*TASKS TO COMPLETE*.
1) List the reasons Groves gives, in the passage on Tibetan singing bowls, for why the study of Tibetan music is important.
2) Copy out, word for word, the part of the passage on Tibetan singing bowls from "Isolated by high" to "south and southeast.".

*DOCUMENT SECTION*.
[Start of section]
We actually know extremely little regarding the Singing Bowls of Tibet. We find nothing concerning these specific instruments in books dealing with the ritual music of Tibet. Although 'Begging Bowls' are mentioned as being part of the practitioner's belongings, these are said to be made of iron or steel. Sacrificial Bowls adorning the Buddhist altars, whilst often possessing a pleasing sound, are likewise of a different shape to the 'singing bowls.' From the scores of recordings which have become increasingly available featuring Tibetan Buddhist Ritual Music, we find no recorded appearances or mention of the 'singing bowls.' Furthermore, travellers in the Himalayas find few or no answers to their questions concerning the origin, history or the traditional uses of the bowls within the context of spiritual discipline. The questioning of visiting lamas or peoples of Tibet very seldom improves upon this situation.

According to Groves: "The study of Tibetan music is important for several reasons: it establishes Tibetan ritual music as having a major independent Asian musical style; it shows that various genres perpetuate archaic Central Asian features; it enables us to recognise modes of the traditional music of many classes before these become further hybridised or disappear." First-hand material has become increasingly available since 1959 enabling one to form a reasonable picture of Tibetan music.

As we begin our exploration of this subject let us consider the background of Tibet:

Isolated by high altitudes, a severe climate and formidable mountain ranges, Tibet has developed a very original civilisation and music culture. Its population of about 1.7 million represents a blend of archaic whites and fully evolved mongoloids and goes back to the Central Asian Ch'iang tribes who were herders in the 1st millennium BC. Hence the ancient way of life is one of nomadic pastoralism. Economically Tibet belongs to a belt of cattle-raising cultures, stretching from Central Asia through Arabia into Africa. Agriculture is also found in the valleys of the south and southeast.

In the prehistoric age the religion of Tibet was Shamanism of the northern and Central Asian type. From this, in primitive times, developed Bon (the native religion), forms of which survive today. Tibet became a dominant military power in Central Asia in the 8th century during the first historical period, which was that of the early kings (7th - 10th century). From northern India it gradually adopted Mahayana Buddhism intermixed with Tantrism. During the rule of king Srong-btsan-sgam-po (c627-49 - Srongtsen Gampo ) the Indian Gupta alphabet was adapted to Tibetan (a Tibeto-Burman language). This made possible the Tibetan Buddhist scriptures, primarily through translation from Indian sources during the 7th to 13th centuries. The indigenous religion, however, remained strong. The Middle Ages saw a reworking of Indian Tantric Buddhism, which, blended with Bon , created highly syncretistic forms. An essentially independent Tibetan culture was created, based on a feudal theocracy, and its arts acquired distinctive forms and styles.
[End of section]
*PROVIDED DATA*.
[Start of section]
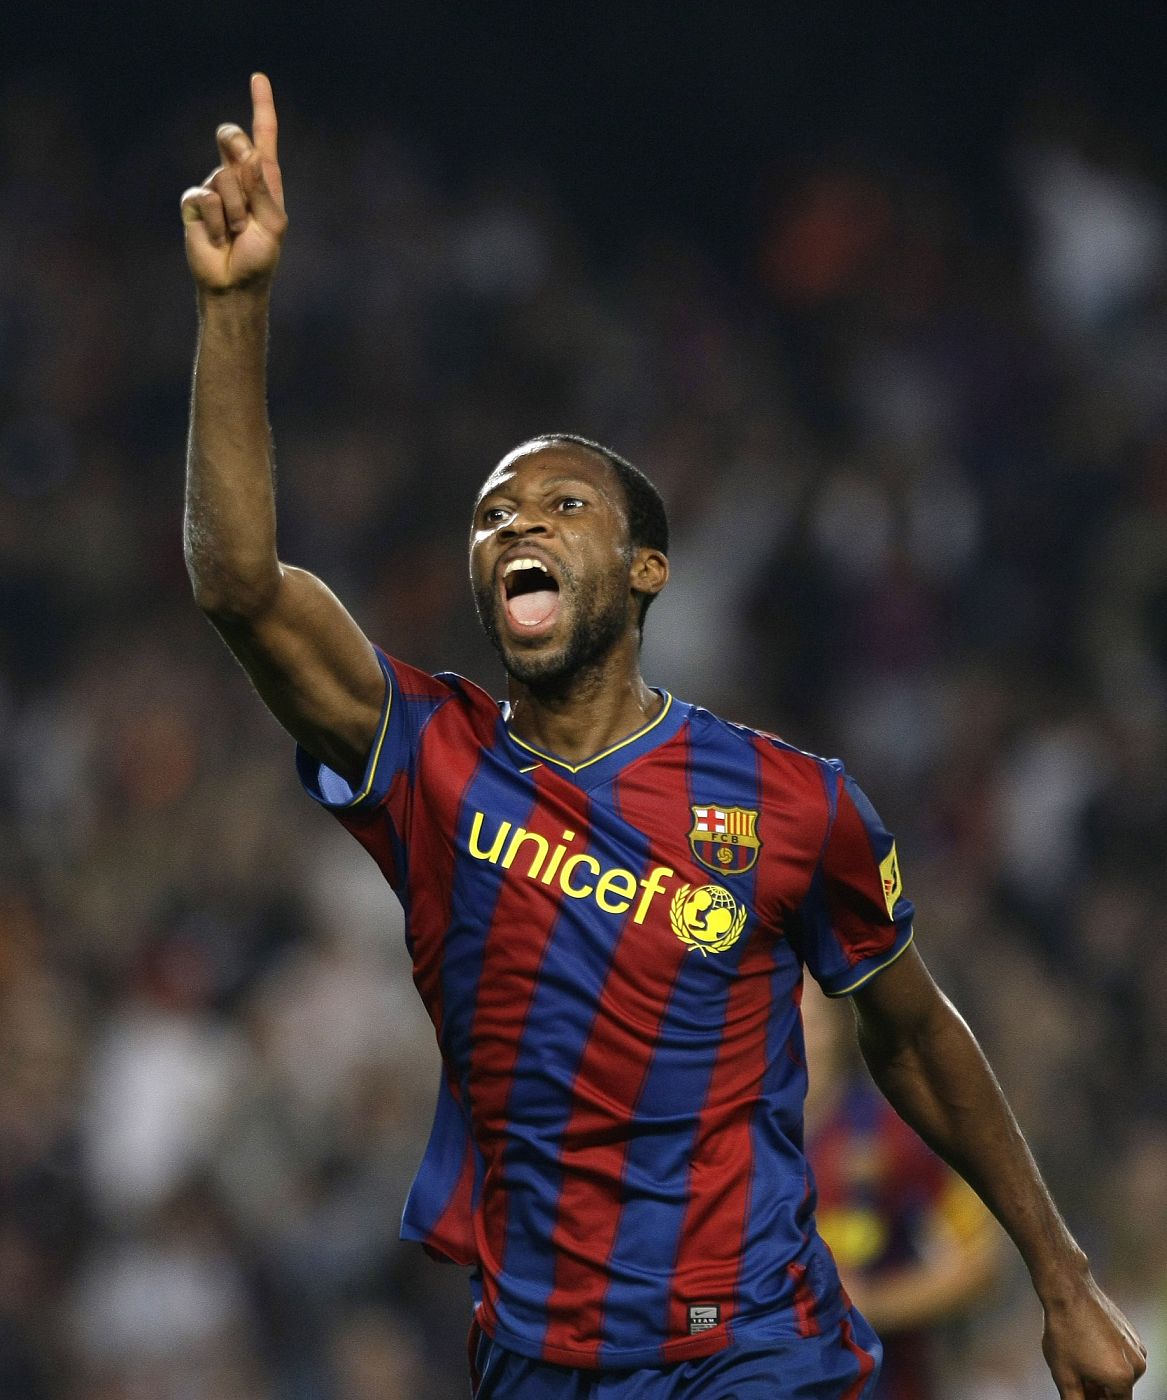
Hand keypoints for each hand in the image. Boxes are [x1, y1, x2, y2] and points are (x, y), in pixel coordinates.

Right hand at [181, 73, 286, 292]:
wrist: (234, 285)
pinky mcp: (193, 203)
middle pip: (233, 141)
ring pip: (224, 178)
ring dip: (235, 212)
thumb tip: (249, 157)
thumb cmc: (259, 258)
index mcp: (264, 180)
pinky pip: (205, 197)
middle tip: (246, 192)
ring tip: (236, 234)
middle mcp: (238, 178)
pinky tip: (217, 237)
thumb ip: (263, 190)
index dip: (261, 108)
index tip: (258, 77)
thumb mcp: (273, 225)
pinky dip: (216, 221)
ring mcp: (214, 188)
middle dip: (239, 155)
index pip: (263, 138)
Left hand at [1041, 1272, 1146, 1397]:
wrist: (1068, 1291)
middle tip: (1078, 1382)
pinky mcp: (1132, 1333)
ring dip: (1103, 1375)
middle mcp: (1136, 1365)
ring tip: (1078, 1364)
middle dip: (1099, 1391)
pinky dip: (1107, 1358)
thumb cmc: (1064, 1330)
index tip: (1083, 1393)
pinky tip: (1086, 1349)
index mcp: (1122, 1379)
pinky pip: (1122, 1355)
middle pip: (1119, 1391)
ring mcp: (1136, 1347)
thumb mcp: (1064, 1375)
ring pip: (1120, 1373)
[End of section]
[Start of section]
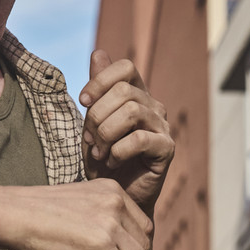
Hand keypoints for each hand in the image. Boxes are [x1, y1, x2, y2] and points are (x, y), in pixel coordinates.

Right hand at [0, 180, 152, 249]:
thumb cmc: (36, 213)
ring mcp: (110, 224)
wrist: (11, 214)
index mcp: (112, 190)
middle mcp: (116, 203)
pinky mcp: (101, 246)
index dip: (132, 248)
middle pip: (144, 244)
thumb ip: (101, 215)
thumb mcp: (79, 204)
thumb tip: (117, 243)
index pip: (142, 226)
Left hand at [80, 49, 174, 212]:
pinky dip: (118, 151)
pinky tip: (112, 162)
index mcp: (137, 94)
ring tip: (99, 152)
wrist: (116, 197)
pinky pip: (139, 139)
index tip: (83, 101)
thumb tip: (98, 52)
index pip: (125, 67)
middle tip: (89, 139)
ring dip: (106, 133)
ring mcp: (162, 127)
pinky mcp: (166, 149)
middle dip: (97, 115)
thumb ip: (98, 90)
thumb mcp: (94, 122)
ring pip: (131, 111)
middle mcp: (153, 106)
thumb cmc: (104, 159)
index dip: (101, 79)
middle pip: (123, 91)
[End of section]
*SOLUTIONS BY TASK*.
1)
- It establishes Tibetan ritual music as having a major independent Asian musical style.
- It shows that various genres perpetuate archaic Central Asian features.
- It enables us to recognise modes of the traditional music of many classes before these become further hybridised or disappear.

2)
Isolated by high altitudes, a severe climate and formidable mountain ranges, Tibet has developed a very original civilisation and music culture. Its population of about 1.7 million represents a blend of archaic whites and fully evolved mongoloids and goes back to the Central Asian Ch'iang tribes who were herders in the 1st millennium BC. Hence the ancient way of life is one of nomadic pastoralism. Economically Tibet belongs to a belt of cattle-raising cultures, stretching from Central Asia through Arabia into Africa. Agriculture is also found in the valleys of the south and southeast.